Once I said to someone, “I think it’s all about my proximity to others that I focus on to keep me sane.” Whatever I
am between the things I can immediately define. It’s silly and true, really. Silly that I think this and vocalize it and
true that the line remains blank until I can flail out my threads and figure it out. The proximity. My here to your there.

Lately I’ve been spending a thick amount of time by myself, and I’m starting to see another side to
the nickel. Realizing the distance, the mattering distance, is the self from self. The solitude is taking string and
tying knots and staying close. Is it what we do alone that truly defines us? Those coffees at tables with books and
pens and headphone-less walks from the bus stop to the front door. After I take out the key but before I turn the lock,
the second the shower shuts off. That precisely solo and definite half of a breath that escapes us right then. I’m
talking about that. When I focus on those type of things I can’t help but feel some relief, as if the best chorus is in
an endless song–how you can have nothing to do with any of it yet own a universe.

I think about getting older at weddings, when I note the wonderful amount of gray in my hair and around kids, like
my niece. I like talking to her because I have to simplify things a certain way–I have to explain or ask with a certain
absolute, and I hear the wonder come back in my voice when we have an interaction. Last year I carried the
getting-older bit like a pinched nerve; I turned 28 and the state of the current dawned on me in a new way. At first
it was the coat that didn’t fit but choked me, or that amusement park ride where the floor drops away and you’re
clenched to the wall with force and speed as it continues to turn. A bigger hopeless than the usual insecurities. Is
this something that everyone feels at one point or another? I had to give it time, but I settled into it. After all I will never
fear a clock, only the blank pages and the moments wasted when I didn’t write. I say that with an affection.

Extracted records:

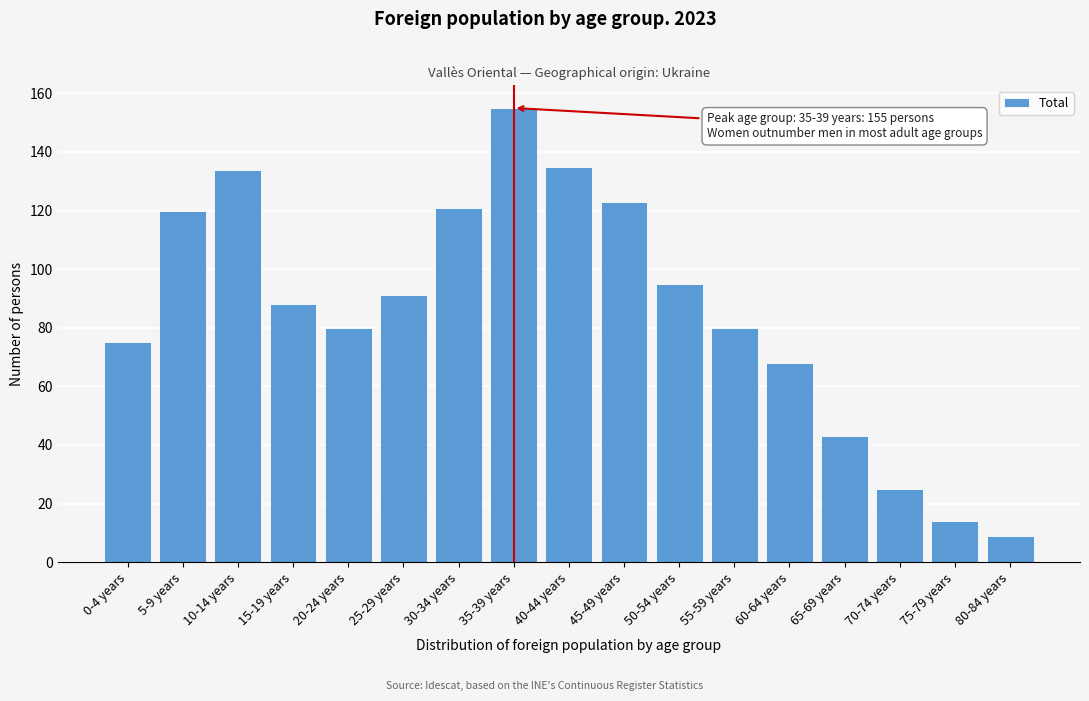

Reading left to right, extract all data points from this chart.

75	120	134	88	80	91	121	155	135	123	95	80	68	43	25	14	9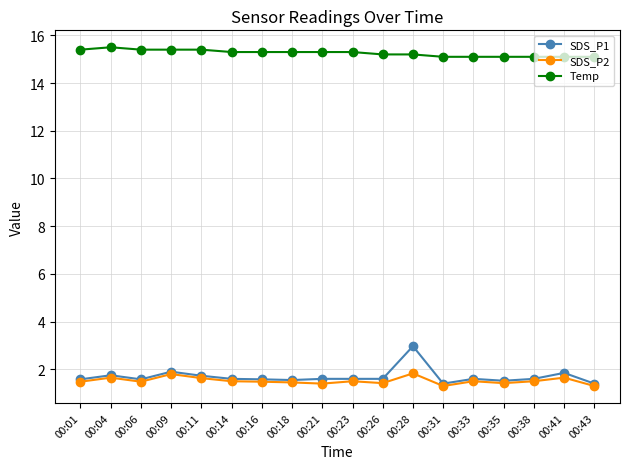

Count the SDS_P2 values in the range 1 to 2.

18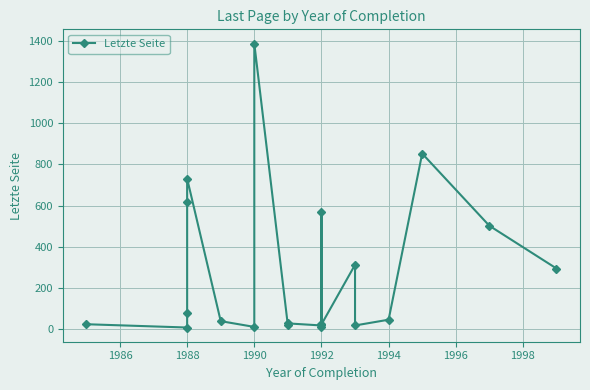

What is the greatest value displayed?

1388.0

Aim of the exercise |
Extract the stretch of the essay on solitude and growing older from "Lately I’ve been" through "own a universe.", copying it word for word. The listing above is not needed here.

Written solution |
Lately I’ve been spending a thick amount of time by myself, and I’m starting to see another side to
the nickel. Realizing the distance, the mattering distance, is the self from self. The solitude is taking string and
tying knots and staying close. Is it what we do alone that truly defines us? Those coffees at tables with books and
pens and headphone-less walks from the bus stop to the front door. After I take out the key but before I turn the lock,
the second the shower shuts off. That precisely solo and definite half of a breath that escapes us right then. I’m
talking about that. When I focus on those type of things I can’t help but feel some relief, as if the best chorus is in
an endless song–how you can have nothing to do with any of it yet own a universe.